ABOUT THIS EXERCISE ▸ Go through the records, and copy each line in which the string "casing" is present.

DATA LISTING ▸

_ _ _ _ _

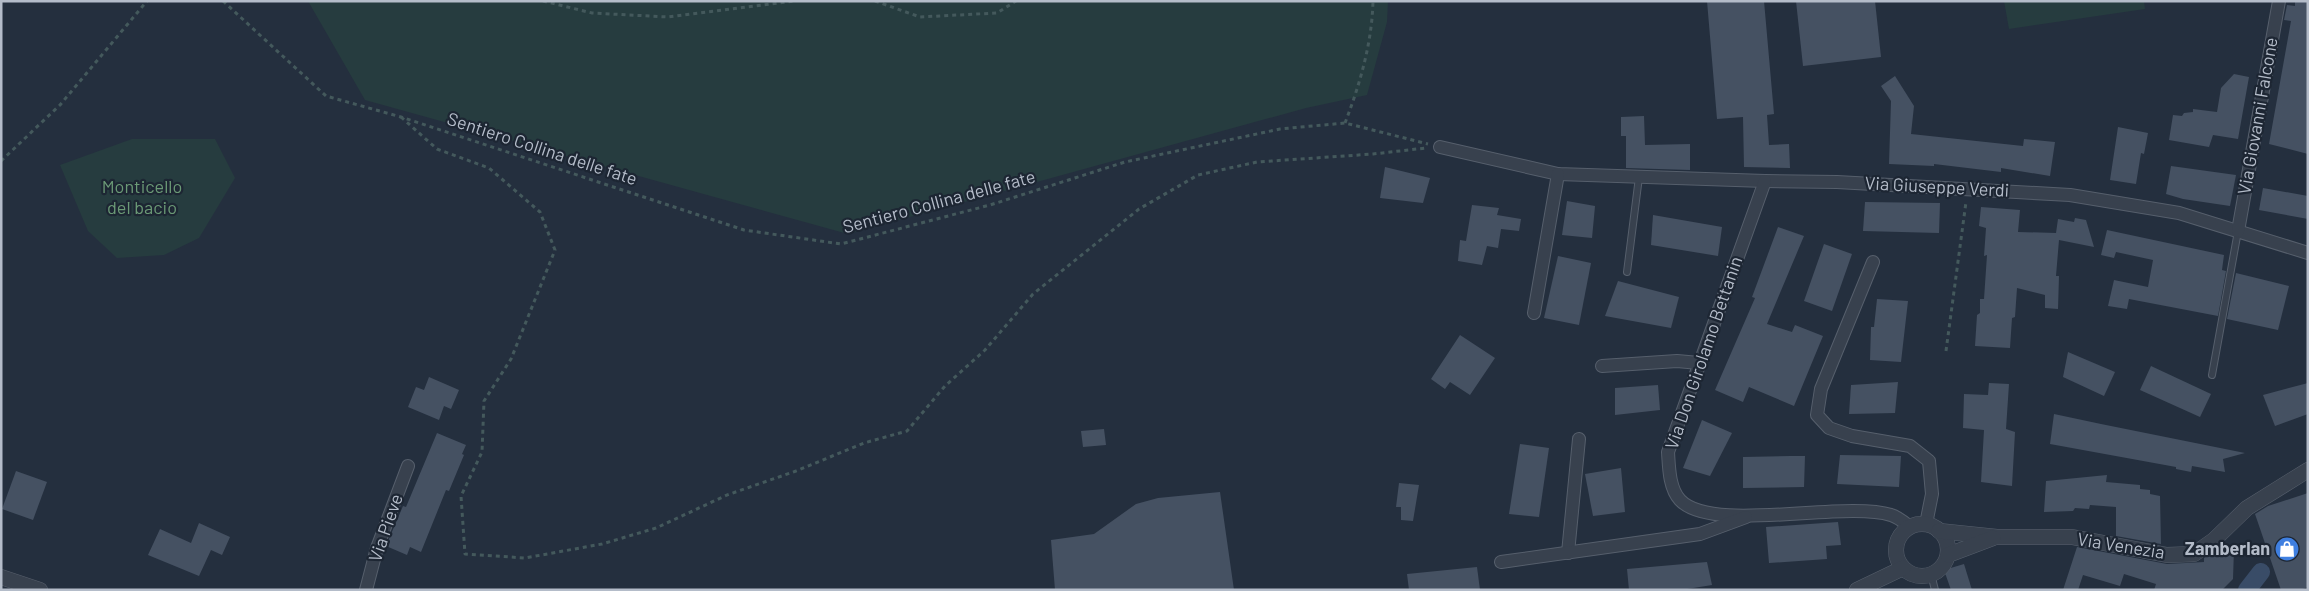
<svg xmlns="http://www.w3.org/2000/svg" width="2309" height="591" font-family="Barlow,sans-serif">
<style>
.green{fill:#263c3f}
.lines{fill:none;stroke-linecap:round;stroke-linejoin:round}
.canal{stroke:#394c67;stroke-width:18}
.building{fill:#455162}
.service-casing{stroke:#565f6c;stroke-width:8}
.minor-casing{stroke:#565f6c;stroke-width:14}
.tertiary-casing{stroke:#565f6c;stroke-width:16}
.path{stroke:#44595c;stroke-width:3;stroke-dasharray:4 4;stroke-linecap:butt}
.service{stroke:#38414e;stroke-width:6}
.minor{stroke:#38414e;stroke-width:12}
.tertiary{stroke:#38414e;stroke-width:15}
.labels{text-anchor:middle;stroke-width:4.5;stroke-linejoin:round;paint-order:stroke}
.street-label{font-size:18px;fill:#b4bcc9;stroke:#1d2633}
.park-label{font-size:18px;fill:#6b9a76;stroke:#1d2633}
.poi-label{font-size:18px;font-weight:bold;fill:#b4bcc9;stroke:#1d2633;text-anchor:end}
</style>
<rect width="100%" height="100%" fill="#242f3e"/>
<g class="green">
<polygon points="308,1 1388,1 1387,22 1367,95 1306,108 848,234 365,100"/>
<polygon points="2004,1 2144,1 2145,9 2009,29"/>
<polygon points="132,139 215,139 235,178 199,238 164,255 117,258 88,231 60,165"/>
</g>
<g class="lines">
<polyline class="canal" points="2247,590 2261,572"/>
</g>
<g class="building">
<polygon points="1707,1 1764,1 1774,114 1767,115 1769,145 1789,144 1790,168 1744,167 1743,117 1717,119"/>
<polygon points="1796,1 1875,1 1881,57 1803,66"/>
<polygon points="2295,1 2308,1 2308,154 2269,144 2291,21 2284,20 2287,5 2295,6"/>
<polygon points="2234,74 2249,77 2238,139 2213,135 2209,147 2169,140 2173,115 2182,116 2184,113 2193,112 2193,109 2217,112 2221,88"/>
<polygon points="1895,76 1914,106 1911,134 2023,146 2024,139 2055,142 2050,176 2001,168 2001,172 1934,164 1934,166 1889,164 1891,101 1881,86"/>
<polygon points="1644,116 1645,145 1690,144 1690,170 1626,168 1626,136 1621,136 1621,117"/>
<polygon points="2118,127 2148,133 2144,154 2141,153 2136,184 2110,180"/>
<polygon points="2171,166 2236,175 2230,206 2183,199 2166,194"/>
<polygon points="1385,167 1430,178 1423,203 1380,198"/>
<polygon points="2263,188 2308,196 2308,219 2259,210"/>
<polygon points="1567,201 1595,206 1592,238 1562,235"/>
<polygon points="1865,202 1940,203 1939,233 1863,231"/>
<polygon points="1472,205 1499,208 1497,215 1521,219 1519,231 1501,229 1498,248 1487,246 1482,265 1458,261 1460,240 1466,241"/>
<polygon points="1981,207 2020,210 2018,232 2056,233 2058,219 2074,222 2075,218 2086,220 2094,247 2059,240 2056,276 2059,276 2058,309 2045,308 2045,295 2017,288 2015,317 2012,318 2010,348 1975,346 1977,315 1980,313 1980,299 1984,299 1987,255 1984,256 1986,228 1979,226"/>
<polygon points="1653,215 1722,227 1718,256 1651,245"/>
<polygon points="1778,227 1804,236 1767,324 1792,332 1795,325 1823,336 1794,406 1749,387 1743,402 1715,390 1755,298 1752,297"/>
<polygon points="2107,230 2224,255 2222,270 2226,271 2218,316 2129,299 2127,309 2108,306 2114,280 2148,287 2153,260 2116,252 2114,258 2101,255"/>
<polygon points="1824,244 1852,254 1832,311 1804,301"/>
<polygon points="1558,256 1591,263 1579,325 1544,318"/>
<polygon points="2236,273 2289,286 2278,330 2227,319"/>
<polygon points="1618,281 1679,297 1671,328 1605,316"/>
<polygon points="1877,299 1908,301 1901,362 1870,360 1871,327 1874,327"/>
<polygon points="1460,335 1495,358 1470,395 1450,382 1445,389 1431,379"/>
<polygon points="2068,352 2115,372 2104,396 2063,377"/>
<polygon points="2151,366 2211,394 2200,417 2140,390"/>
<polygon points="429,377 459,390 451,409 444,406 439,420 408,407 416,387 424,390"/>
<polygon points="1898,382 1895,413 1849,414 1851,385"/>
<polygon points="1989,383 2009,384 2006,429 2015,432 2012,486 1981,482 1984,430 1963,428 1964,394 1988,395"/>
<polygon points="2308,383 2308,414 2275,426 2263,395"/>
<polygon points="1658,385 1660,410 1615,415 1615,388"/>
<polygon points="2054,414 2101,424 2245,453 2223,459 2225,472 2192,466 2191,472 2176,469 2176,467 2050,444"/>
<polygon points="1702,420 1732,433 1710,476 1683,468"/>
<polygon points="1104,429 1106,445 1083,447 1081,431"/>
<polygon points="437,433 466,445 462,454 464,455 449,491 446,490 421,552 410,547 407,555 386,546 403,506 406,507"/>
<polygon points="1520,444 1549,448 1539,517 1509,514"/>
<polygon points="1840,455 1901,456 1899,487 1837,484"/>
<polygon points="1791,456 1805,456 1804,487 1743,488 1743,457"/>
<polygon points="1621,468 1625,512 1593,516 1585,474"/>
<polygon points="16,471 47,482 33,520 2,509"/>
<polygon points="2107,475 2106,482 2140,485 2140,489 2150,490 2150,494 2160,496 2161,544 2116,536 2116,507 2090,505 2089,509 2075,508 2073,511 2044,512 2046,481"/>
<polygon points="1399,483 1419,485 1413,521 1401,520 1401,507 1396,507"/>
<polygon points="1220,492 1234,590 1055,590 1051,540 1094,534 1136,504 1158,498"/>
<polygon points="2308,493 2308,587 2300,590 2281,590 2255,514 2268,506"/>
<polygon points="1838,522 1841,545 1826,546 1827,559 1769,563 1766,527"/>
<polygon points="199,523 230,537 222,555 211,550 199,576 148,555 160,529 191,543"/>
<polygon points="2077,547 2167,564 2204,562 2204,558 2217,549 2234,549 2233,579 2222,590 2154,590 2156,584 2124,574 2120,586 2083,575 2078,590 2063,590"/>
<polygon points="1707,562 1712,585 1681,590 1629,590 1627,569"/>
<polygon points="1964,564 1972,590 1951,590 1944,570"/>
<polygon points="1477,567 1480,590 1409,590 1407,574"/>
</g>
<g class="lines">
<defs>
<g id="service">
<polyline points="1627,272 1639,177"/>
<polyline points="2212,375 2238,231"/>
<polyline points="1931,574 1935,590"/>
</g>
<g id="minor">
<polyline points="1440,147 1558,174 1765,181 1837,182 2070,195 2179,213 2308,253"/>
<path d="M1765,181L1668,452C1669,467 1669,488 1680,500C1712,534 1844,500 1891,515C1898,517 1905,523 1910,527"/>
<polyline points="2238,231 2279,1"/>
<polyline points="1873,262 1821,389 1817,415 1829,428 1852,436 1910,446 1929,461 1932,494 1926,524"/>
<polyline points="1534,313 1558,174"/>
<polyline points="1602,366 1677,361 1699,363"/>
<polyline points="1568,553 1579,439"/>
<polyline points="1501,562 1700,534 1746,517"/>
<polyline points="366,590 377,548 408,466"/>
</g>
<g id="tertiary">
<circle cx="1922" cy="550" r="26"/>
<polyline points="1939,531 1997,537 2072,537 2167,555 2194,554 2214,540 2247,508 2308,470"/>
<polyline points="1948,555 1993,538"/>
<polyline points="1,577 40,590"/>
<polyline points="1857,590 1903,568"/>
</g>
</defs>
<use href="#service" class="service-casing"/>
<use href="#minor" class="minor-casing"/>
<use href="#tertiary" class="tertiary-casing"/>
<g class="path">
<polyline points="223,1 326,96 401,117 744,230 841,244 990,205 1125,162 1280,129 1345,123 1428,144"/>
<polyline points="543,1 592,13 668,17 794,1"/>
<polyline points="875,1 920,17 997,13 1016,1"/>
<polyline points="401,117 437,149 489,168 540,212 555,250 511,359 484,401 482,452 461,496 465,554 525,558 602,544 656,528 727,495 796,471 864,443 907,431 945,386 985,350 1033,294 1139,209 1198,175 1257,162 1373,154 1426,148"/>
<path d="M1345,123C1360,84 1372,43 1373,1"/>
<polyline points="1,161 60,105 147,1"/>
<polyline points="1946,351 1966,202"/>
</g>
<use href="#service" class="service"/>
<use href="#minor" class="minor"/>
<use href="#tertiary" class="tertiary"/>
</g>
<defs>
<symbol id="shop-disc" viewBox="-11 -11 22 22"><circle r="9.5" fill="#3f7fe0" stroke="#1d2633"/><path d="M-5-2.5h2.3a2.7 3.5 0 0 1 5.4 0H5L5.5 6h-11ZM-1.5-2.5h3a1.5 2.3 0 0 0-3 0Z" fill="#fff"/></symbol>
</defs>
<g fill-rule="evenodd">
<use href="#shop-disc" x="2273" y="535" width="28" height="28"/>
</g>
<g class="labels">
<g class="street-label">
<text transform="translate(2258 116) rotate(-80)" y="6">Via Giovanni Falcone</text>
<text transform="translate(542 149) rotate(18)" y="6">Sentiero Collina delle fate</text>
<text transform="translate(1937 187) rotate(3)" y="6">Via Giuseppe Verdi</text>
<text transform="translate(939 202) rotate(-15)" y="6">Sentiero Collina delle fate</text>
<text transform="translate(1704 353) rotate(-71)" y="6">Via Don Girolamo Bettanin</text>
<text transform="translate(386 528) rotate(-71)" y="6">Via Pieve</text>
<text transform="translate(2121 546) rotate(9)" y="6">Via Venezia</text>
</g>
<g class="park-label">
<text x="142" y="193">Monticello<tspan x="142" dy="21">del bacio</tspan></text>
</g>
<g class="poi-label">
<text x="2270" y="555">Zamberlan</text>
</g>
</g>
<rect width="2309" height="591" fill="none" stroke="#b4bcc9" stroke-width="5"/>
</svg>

_ _ _ _ _

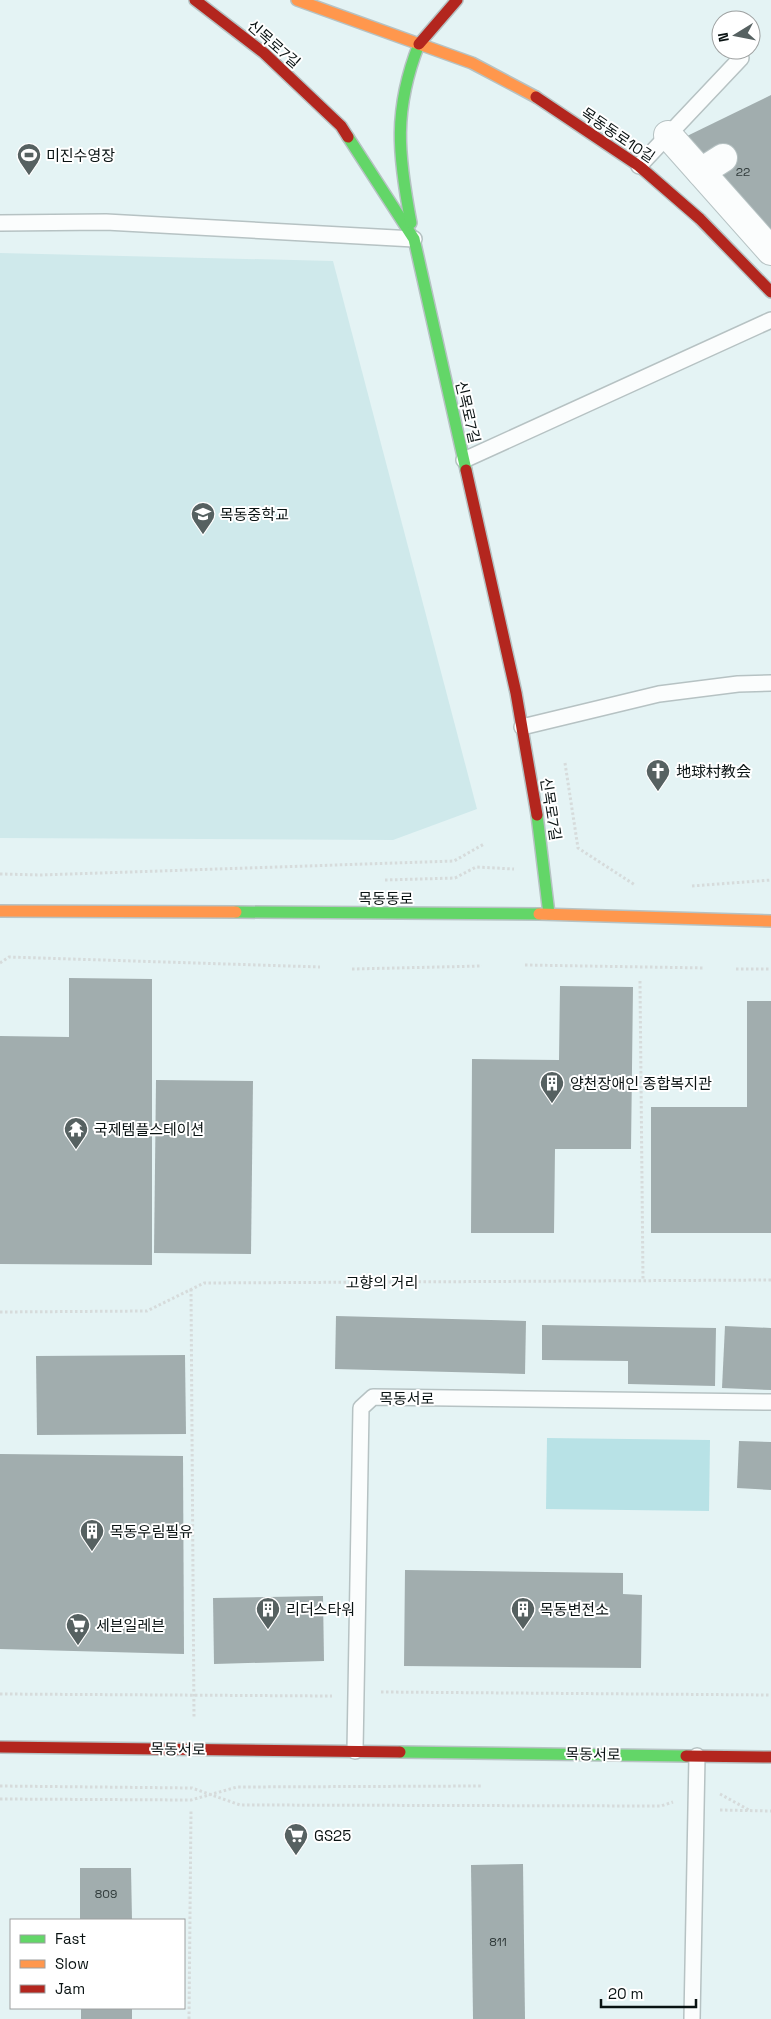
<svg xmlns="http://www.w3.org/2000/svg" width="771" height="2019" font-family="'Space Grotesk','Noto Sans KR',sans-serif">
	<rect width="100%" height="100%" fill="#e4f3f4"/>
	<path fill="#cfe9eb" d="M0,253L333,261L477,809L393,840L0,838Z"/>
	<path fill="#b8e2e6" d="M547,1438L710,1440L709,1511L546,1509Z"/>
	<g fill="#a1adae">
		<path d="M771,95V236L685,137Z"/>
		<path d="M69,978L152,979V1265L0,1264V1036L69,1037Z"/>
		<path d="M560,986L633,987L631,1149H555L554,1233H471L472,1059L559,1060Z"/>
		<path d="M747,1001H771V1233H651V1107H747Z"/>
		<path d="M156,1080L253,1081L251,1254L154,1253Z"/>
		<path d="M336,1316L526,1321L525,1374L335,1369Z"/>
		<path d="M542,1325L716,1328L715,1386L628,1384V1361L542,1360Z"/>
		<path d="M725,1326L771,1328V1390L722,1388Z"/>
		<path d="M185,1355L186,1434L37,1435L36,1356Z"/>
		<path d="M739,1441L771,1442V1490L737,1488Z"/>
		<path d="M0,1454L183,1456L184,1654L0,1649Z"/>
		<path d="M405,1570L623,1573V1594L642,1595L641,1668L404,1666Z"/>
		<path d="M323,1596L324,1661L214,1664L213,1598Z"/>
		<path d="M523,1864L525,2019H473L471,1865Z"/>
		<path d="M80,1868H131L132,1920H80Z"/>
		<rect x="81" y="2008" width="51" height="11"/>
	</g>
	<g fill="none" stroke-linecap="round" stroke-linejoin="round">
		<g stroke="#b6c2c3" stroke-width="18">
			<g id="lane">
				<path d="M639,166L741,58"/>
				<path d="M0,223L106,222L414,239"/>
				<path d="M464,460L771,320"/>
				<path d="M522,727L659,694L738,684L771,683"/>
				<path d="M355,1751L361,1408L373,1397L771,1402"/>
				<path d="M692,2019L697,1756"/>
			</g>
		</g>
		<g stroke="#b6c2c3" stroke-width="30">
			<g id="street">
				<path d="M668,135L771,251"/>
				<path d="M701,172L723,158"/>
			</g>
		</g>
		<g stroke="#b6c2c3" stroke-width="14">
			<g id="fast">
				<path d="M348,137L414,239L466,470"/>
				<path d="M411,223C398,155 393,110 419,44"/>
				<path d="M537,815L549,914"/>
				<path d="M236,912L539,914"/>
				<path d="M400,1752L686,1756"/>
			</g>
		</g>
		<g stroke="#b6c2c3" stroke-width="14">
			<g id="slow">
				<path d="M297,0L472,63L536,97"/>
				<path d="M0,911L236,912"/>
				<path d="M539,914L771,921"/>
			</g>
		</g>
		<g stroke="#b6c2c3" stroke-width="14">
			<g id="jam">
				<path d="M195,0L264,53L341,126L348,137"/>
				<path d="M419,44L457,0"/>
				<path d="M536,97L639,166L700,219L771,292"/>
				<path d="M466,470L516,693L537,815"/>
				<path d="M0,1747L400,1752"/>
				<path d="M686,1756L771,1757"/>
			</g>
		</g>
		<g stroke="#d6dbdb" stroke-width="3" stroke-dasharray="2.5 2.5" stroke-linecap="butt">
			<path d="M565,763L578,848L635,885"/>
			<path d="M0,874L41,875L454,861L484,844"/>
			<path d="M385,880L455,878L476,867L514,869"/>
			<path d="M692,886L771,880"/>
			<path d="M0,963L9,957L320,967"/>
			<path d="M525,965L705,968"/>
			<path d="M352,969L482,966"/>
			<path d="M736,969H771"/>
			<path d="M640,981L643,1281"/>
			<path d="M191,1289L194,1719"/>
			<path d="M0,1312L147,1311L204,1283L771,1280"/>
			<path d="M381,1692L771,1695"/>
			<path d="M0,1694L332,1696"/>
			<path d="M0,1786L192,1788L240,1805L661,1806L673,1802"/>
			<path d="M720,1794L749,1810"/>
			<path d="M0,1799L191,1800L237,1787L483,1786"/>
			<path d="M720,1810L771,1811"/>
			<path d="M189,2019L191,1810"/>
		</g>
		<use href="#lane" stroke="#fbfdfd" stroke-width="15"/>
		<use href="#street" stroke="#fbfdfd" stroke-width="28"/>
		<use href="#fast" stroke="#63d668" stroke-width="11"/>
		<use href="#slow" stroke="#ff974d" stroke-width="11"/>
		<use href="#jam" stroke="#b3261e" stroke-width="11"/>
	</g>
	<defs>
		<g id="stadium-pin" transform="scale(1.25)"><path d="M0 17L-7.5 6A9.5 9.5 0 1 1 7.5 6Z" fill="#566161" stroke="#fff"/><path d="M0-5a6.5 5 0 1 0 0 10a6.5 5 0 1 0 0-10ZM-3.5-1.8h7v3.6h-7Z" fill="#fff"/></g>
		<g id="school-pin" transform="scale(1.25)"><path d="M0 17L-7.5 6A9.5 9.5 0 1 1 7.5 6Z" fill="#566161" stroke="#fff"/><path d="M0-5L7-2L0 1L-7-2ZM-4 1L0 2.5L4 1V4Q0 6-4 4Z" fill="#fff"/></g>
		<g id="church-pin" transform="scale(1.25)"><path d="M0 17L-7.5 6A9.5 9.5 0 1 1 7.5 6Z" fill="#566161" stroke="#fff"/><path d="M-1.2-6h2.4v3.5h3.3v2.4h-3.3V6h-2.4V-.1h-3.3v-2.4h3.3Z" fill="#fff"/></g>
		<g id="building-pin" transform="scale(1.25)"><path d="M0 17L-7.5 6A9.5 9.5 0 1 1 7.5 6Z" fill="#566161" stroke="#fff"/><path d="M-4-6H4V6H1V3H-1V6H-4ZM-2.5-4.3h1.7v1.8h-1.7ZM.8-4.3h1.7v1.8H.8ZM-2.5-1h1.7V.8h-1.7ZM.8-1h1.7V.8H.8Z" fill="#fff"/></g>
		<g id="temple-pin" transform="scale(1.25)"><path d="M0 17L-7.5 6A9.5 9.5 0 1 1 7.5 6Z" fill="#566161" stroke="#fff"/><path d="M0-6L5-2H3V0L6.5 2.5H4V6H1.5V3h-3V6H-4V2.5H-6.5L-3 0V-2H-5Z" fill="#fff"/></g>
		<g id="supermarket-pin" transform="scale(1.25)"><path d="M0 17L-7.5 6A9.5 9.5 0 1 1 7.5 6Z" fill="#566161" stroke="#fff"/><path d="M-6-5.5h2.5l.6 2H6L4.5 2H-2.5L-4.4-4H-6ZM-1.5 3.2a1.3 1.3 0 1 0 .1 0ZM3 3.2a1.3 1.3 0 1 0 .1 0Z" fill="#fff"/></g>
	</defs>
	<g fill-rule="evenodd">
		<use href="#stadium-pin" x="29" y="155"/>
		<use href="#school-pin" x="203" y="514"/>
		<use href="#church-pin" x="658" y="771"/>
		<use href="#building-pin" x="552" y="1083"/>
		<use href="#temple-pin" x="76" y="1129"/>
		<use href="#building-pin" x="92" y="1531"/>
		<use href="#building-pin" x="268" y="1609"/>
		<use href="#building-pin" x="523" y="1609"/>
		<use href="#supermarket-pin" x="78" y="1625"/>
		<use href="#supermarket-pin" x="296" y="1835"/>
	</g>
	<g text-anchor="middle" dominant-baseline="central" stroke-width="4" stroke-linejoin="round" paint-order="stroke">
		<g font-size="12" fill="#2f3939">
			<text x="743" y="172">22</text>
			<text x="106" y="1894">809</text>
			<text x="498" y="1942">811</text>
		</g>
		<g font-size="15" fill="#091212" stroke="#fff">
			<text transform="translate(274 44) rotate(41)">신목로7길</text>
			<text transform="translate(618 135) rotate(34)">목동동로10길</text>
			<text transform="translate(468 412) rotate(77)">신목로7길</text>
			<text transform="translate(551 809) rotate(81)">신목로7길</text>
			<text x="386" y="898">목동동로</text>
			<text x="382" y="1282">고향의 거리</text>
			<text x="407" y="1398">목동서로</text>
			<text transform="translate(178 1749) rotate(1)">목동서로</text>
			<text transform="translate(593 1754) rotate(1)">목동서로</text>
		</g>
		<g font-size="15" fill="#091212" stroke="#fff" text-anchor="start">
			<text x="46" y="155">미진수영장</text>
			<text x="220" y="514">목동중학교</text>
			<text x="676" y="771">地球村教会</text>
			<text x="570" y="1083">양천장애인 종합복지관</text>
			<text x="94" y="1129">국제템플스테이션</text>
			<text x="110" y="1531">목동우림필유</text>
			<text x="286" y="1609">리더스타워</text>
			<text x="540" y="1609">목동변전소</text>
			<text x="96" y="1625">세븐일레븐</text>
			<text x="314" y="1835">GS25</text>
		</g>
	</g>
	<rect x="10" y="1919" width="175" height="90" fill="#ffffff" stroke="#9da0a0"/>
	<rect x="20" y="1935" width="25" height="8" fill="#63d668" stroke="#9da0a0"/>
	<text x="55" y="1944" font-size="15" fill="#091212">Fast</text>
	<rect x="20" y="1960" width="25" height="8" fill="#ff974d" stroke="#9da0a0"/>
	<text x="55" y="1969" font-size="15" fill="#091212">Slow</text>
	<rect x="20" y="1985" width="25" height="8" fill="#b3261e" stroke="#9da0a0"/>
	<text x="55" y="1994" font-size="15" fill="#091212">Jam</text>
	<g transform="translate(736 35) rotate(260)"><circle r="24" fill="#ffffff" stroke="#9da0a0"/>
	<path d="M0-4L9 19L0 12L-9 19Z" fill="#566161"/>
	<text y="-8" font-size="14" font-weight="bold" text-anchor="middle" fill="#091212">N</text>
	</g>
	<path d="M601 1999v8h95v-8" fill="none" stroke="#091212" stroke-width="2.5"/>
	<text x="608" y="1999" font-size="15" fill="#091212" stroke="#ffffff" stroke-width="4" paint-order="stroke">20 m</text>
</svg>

_ _ _ _ _

FINAL ANSWER ▸
.service-casing{stroke:#565f6c;stroke-width:8}
.minor-casing{stroke:#565f6c;stroke-width:14}
.tertiary-casing{stroke:#565f6c;stroke-width:16}
<use href="#service" class="service-casing"/>
<use href="#minor" class="minor-casing"/>
<use href="#tertiary" class="tertiary-casing"/>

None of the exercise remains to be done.